YOUR OBJECTIVE:
Please copy out every line of the items below that contains the string "writing".

>>>>>

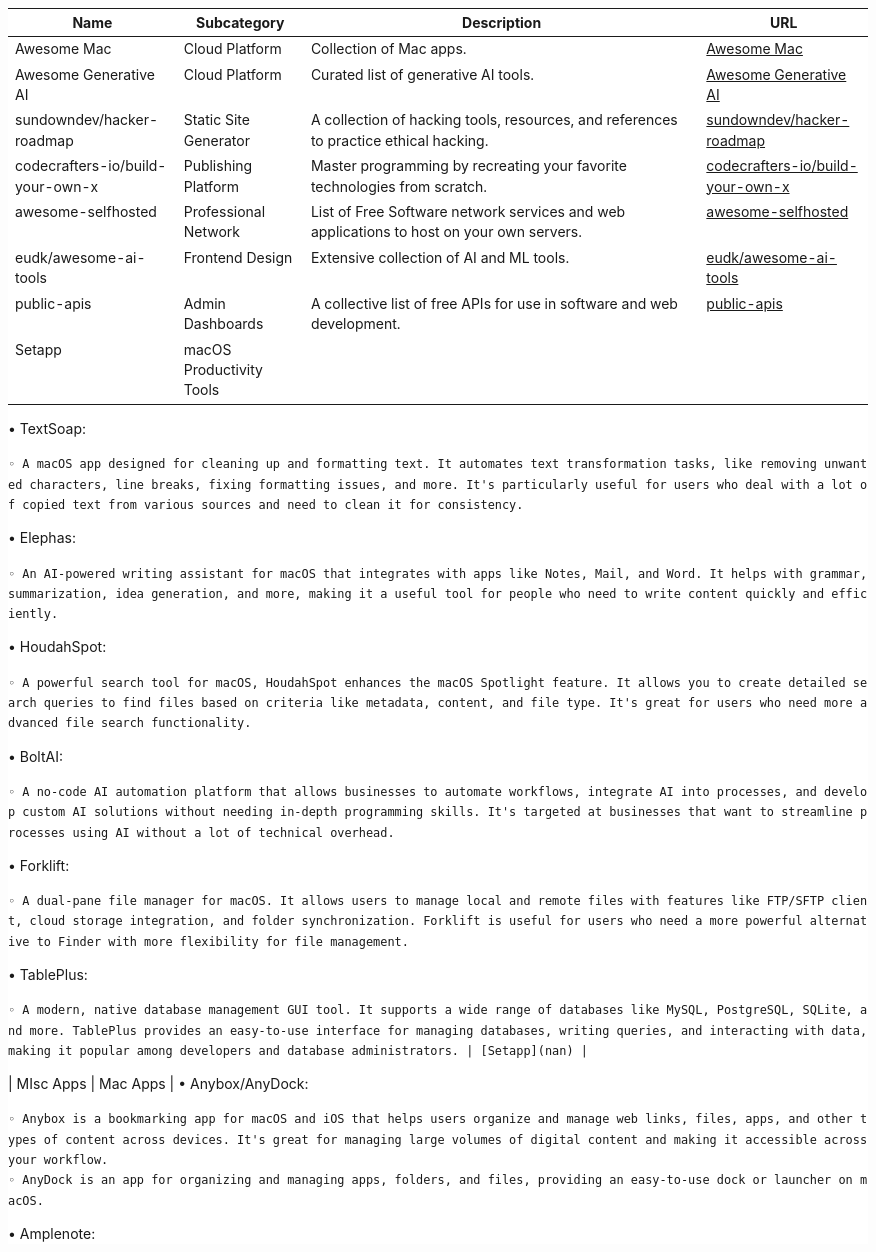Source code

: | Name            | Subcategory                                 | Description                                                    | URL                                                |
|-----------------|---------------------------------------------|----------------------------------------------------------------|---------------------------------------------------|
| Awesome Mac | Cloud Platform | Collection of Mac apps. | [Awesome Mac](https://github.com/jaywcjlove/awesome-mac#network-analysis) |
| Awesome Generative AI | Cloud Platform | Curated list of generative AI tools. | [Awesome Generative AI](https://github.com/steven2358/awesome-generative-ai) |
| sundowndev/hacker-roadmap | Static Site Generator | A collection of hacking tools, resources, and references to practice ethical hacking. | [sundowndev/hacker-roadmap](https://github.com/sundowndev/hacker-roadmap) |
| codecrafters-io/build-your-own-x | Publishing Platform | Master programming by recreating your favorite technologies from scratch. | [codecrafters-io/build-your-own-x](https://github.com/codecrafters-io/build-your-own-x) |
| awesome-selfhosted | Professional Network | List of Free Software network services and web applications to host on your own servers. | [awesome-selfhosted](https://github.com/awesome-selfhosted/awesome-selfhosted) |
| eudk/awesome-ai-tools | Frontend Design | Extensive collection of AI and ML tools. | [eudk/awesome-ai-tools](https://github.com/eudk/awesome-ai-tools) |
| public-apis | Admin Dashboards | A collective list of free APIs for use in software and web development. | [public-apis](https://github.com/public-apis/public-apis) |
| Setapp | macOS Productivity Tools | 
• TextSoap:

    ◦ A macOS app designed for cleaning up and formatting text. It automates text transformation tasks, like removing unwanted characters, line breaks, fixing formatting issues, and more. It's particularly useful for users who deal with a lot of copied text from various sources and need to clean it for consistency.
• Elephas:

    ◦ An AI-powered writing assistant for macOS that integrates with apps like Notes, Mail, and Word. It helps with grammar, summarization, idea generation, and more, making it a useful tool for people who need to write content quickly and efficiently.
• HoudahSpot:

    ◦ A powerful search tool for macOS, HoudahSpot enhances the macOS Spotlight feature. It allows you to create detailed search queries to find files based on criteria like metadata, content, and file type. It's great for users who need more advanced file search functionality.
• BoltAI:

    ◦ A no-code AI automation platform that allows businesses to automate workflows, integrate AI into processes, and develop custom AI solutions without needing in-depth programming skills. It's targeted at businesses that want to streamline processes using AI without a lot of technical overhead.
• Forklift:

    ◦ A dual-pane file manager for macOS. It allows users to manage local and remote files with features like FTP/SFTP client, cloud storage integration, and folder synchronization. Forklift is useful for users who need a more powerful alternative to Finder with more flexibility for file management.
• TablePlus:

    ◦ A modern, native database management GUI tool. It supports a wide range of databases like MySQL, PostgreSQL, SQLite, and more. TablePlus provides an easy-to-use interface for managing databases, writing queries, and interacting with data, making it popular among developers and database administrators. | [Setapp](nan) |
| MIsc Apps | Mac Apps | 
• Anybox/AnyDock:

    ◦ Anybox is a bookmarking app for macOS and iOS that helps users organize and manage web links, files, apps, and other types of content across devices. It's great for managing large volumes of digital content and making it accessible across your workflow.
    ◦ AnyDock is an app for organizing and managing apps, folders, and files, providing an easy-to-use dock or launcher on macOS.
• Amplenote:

<<<<<

RESULT FOR THIS TASK:
    ◦ An AI-powered writing assistant for macOS that integrates with apps like Notes, Mail, and Word. It helps with grammar, summarization, idea generation, and more, making it a useful tool for people who need to write content quickly and efficiently.
    ◦ A modern, native database management GUI tool. It supports a wide range of databases like MySQL, PostgreSQL, SQLite, and more. TablePlus provides an easy-to-use interface for managing databases, writing queries, and interacting with data, making it popular among developers and database administrators. | [Setapp](nan) |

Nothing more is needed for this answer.